Assume for the sake of argument that all three Thomsen parameters, $\gamma$, $\epsilon$, and $\delta$, have been determined for a given reservoir and that the reservoir exhibits VTI characteristics. If the reservoir does not exhibit VTI symmetry, then I might need to consider HTI (horizontal transverse isotropy) or some still more complicated type of anisotropy. But, for VTI, we need to know something about the variety of behaviors that are possible in the presence of fractures. Equations (4) and (5) show the results expected if the fractures are vertical and randomly oriented. But there are obviously other possibilities as well, and to have a better chance of making a valid interpretation of the observed behavior, we need to know more about the range of possibilities for the Thomsen parameters. I will not attempt to be exhaustive here, but just present one other result that can clearly be distinguished by such data.

Consider the case of horizontal fractures. Then, the axis of symmetry is vertical, and so the reservoir would exhibit VTI symmetry again, just as in the case of vertical fractures randomly oriented. But the resulting expressions for the Thomsen parameters in terms of the Sayers and Kachanov (1991) parameters are quite different.

I find  

$$\gamma = \frac{c_{66}-c_{44}}{2c_{44}} = \eta_2\rho G,$$ (19)

and  

$$\epsilon = \frac{c_{11} - c_{33}}{2c_{33}} = [(1+\nu)\eta_1 ... ..._2]\rho\frac{E}{(1-\nu^2)} \simeq \eta_2\rho\frac{2G}{1-\nu}.$$ (20)
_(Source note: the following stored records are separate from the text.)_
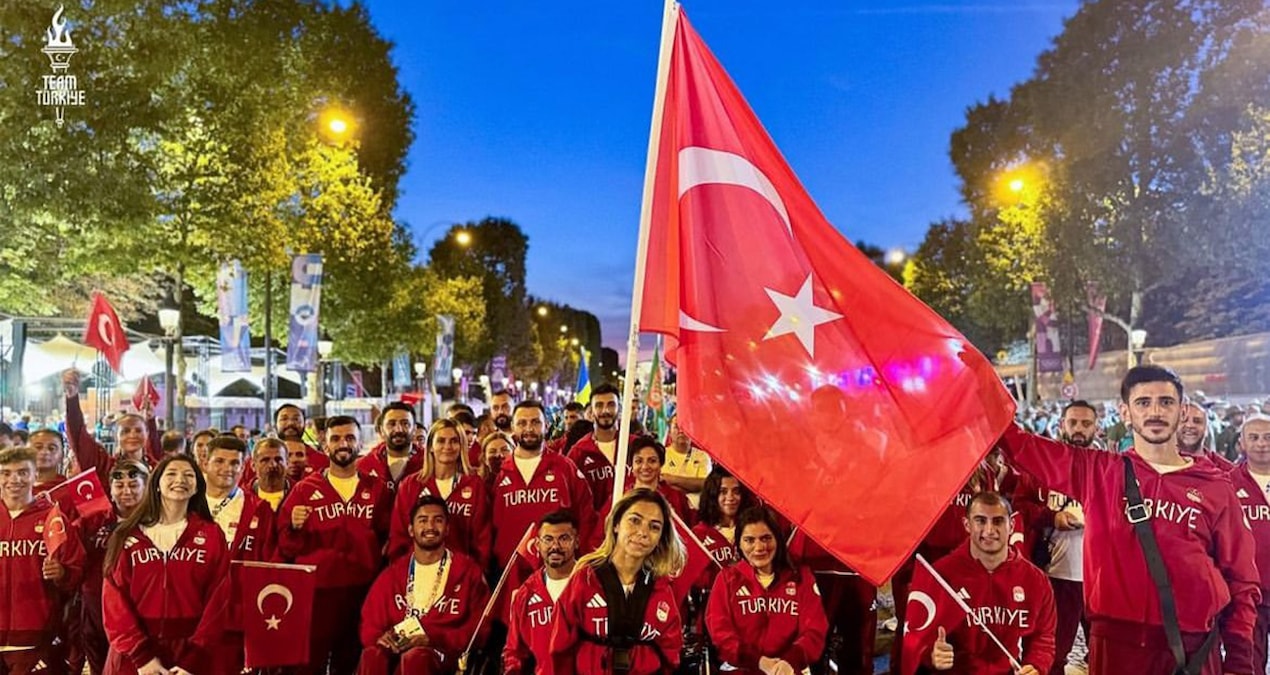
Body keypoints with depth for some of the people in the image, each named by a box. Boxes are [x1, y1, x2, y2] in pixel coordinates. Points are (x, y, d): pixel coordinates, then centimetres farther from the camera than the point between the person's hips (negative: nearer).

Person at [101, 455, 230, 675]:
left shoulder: (211, 535, 1)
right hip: (133, 657, 0)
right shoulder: (128, 535, 2)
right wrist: (141, 656, -11)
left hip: (191, 657, 0)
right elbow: (115, 600, -2)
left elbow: (217, 601, -3)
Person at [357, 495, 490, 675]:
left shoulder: (468, 571, 7)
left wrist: (432, 639, -13)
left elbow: (477, 630, 1)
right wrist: (380, 638, -9)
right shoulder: (392, 573, 18)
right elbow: (369, 623, 16)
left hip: (441, 653, -3)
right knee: (372, 655, -32)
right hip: (396, 648, 3)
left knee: (414, 657, -37)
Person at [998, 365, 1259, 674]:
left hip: (1194, 646, 1)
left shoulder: (1216, 488, 5)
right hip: (1117, 640, 0)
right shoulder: (1098, 472, 3)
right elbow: (1019, 444, -2)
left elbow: (1241, 581, 7)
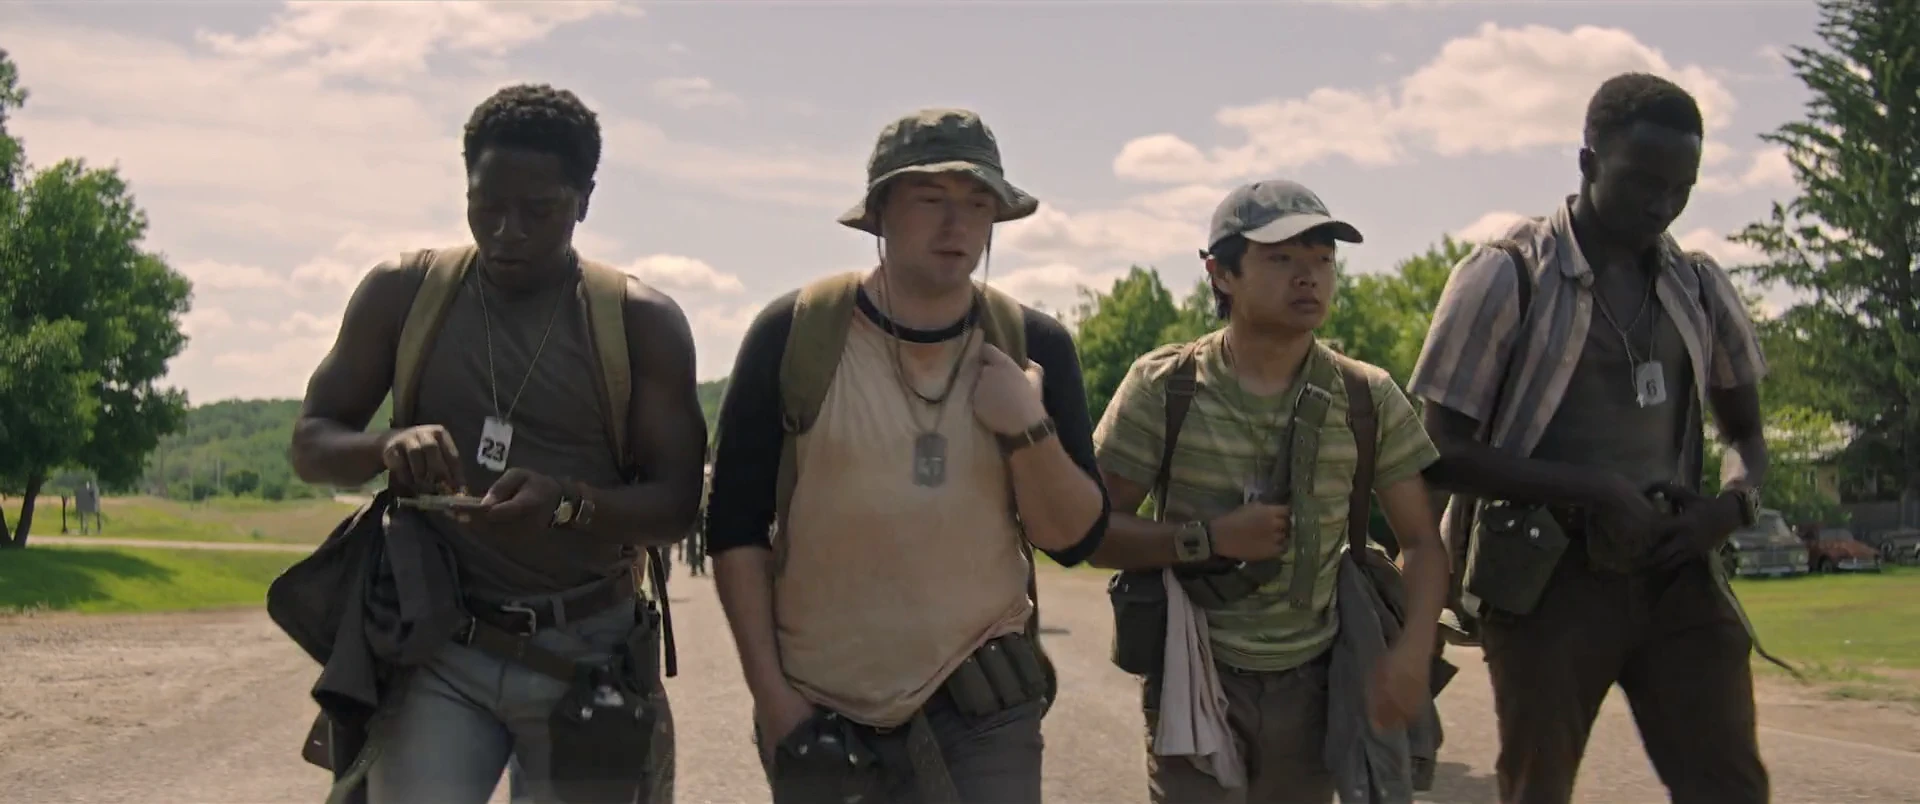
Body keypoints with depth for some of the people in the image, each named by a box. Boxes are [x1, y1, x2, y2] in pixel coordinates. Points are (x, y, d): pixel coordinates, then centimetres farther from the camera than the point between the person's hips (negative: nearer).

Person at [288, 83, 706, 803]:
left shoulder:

The background shear modulus is G, and corresponding Poisson ratio is $\nu$. Again, I find that $\delta = \epsilon$ to the lowest order in the crack density parameter. Also, I have neglected the term in $\eta_1$ in the final expression as this is on the order $1\%$ of the term retained. So I find that the magnitude of the coefficients in this case differs by a factor of 2 from those of randomly oriented vertical fractures as in Eqs. (4) and (5). But more importantly, the sign of these expressions is opposite that of this other case.

Equations (19) and (20) could have been found in a very simple way from the results of previous sections by using the following argument: We know that an isotropic distribution of fractures is represented in the Sayers and Kachanov (1991) formalism by the correction matrix (1) and, furthermore, that (1) is also the weighted sum of (2) and (3) -- specifically, $2/3 \times$ Eq. (3) plus $1/3 \times$ Eq. (2). So the similarly weighted averages of the individual Thomsen parameters for these two cases must add up to zero (since Thomsen's parameters vanish for isotropic media). In fact, this is exactly what we have found to be true. We could have used this fact to provide a quicker (and much more elegant) derivation of (19) and (20) than the method I actually used. Of course, the utility of this type of argument is limited to the linear contributions of crack density to the Thomsen parameters that I have been considering here.

In both examples, the Thomsen parameter measurements may be used to estimate the magnitude of the $\eta_2\rho$ product assuming the background shear modulus G and the background Poisson ratio $\nu$are known, or can be estimated. But, horizontally fractured systems can also be easily distinguished from vertically fractured systems, since the sign of the constants is opposite in these two scenarios.

It would be helpful for interpretation purposes to enumerate other related scenarios that could be distinguished from these two by using the anisotropy parameter data. I will leave such problems, especially those involving azimuthal dependence (and therefore not VTI), to future work. There is no fundamental problem with computing the relations between the Thomsen parameters and the Sayers and Kachanov parameters for arbitrarily complicated choices of fractured reservoir scenarios. All can be studied, but making good choices about which of the necessarily limited number of scenarios time permits us to consider are also the most fruitful ones will be one of the key steps in the process.